We have tried to standardize the transliteration of surnames to English, but be aware that in some cases our translators applied common usage to the spelling of names. With a few exceptions, our guidelines are based on the ANSI Z39.25-1975 General Purpose Standard for Hebrew, on YIVO’s transliteration schema for Yiddish, and on e-mail correspondence with Alexander Beider. To resolve any remaining ambiguity in the Hebrew transliteration, we have used the Russian pronunciation as a guide to the English spelling.
Transliterations often cannot be exact. In particular, commonly interchangeable letters include /h/ & /g/, /p/ & /f/, /o/ & /a/, /o/ & /u/, /y/ & /i/, and /i/, /ay/ & /ey/. The Hebrew letter /chet/ does not appear in Yiddish. We have transliterated it as /ch/ to differentiate it from /khaf/, which we have transliterated as /kh/. The reader should be aware that such differences in spelling might occur for any specific name. Consequently, you should be sure to search for spelling variations of surnames.

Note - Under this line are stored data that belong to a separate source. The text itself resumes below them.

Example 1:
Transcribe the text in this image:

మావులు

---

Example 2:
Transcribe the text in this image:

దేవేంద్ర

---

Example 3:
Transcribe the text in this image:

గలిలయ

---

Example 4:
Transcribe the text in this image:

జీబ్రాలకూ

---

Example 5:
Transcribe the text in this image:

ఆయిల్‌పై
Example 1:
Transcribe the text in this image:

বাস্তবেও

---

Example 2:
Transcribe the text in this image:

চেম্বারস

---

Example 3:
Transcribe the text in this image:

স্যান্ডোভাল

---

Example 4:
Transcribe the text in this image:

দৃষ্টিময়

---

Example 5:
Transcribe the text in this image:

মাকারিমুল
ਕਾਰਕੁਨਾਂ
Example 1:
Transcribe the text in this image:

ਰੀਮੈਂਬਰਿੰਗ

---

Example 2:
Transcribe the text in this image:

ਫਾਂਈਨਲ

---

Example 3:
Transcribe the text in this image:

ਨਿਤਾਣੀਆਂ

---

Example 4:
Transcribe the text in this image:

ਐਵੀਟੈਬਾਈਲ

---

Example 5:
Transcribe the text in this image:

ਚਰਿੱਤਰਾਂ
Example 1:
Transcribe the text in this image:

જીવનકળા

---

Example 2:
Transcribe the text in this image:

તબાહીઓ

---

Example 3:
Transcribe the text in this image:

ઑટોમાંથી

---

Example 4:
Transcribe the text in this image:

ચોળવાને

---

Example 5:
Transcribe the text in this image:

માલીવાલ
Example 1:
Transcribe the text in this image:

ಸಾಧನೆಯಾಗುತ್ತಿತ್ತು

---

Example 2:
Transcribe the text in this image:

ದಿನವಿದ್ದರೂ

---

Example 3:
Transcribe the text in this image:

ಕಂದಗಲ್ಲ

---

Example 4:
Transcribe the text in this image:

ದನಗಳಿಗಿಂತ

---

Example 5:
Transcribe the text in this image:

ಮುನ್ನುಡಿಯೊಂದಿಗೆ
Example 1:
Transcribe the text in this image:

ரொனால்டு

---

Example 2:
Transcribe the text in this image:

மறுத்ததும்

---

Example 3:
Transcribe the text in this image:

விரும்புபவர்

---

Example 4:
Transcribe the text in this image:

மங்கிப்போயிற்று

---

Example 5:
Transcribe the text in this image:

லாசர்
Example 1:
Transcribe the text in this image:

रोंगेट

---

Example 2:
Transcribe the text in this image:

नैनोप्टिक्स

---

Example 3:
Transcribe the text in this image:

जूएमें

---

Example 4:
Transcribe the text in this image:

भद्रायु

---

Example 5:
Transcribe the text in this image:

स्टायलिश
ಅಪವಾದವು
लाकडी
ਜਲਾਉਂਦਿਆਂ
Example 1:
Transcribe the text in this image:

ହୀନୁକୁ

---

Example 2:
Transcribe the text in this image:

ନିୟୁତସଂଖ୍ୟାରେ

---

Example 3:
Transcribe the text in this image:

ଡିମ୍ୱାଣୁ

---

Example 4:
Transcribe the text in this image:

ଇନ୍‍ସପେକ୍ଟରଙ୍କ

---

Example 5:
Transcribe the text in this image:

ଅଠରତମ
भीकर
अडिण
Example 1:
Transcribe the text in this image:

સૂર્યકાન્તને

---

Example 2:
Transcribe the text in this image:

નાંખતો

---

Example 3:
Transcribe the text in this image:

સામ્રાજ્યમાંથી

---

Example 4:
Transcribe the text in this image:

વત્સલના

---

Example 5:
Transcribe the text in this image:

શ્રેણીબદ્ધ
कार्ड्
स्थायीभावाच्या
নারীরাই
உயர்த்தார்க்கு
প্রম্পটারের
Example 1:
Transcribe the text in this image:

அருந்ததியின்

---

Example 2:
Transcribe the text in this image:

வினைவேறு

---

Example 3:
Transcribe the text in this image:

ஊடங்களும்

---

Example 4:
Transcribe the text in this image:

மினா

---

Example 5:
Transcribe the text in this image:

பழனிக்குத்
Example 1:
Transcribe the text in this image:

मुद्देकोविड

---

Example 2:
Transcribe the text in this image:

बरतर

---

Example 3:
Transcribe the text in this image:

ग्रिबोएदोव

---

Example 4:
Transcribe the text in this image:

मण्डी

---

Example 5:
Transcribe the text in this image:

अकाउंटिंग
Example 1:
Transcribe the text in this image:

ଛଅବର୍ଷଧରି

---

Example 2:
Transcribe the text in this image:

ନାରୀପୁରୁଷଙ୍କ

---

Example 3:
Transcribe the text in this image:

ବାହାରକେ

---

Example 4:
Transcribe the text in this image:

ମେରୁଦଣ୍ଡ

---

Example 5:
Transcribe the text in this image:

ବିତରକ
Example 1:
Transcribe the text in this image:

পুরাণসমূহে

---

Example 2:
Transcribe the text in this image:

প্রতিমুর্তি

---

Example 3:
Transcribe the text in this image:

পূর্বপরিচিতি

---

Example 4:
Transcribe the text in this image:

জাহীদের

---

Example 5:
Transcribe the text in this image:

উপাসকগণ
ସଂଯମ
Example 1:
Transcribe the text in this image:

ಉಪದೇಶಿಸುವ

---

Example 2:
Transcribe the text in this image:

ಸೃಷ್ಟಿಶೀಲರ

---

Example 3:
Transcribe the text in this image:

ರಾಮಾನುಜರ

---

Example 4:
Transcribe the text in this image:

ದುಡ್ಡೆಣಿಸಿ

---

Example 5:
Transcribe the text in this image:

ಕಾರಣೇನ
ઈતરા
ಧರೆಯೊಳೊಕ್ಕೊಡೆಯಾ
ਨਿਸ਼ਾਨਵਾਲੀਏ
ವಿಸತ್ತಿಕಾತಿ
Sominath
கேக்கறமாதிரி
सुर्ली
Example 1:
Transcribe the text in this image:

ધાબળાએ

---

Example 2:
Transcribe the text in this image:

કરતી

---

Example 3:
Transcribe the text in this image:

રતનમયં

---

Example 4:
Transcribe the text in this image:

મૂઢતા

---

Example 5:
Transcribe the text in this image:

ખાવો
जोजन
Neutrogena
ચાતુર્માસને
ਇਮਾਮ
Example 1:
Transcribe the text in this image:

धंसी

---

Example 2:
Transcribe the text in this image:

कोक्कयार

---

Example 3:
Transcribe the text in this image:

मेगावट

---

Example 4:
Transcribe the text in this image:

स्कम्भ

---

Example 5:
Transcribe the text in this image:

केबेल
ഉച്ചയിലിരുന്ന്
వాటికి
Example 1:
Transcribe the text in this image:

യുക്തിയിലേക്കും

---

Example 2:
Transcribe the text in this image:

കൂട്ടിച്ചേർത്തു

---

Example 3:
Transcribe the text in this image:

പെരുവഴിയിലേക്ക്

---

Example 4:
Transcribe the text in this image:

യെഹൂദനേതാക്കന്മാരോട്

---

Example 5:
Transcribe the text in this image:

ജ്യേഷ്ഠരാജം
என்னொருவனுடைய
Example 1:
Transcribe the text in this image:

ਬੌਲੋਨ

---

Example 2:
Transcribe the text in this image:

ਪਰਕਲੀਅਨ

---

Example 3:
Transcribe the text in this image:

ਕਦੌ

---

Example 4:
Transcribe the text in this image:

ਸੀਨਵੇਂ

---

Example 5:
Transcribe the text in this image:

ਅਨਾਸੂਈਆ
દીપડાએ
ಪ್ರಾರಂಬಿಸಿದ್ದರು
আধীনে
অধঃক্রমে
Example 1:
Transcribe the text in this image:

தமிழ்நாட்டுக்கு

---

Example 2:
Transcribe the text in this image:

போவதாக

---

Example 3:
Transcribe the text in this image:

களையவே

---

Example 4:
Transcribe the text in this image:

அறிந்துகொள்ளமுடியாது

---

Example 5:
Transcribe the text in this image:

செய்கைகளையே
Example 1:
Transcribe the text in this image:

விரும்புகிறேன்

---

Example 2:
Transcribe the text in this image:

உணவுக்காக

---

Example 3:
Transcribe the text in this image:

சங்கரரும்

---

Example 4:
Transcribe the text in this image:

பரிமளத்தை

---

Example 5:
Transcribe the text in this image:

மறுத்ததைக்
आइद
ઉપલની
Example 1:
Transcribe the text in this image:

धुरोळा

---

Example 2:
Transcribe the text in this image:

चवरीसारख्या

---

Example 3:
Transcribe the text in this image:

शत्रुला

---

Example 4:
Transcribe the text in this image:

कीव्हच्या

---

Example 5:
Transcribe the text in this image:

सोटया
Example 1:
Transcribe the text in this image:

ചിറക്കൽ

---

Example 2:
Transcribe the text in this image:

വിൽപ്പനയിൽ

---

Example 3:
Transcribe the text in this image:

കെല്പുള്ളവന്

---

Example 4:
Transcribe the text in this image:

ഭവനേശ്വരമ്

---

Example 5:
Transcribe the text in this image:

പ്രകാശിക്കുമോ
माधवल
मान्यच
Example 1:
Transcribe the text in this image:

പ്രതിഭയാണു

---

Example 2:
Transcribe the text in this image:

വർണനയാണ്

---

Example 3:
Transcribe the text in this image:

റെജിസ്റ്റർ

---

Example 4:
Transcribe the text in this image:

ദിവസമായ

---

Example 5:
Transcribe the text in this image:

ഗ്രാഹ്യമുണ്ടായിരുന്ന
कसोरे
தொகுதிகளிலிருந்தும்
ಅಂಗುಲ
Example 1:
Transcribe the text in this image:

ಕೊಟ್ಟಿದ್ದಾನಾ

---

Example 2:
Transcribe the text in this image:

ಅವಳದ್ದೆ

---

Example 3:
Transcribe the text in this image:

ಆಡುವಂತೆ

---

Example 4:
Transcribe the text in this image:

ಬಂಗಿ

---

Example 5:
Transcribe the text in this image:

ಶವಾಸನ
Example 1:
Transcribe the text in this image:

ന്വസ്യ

One further note is in order. Surnames often are absent in older documents and in most cemetery inscriptions. Instead, we find only given names, sometimes with a patronymic (given name followed by the father’s given name). So, when looking for names, be sure to search the Index for given names as well as surnames. To help you make sense of the entries that contain only given names, we have added the year that appears in the document.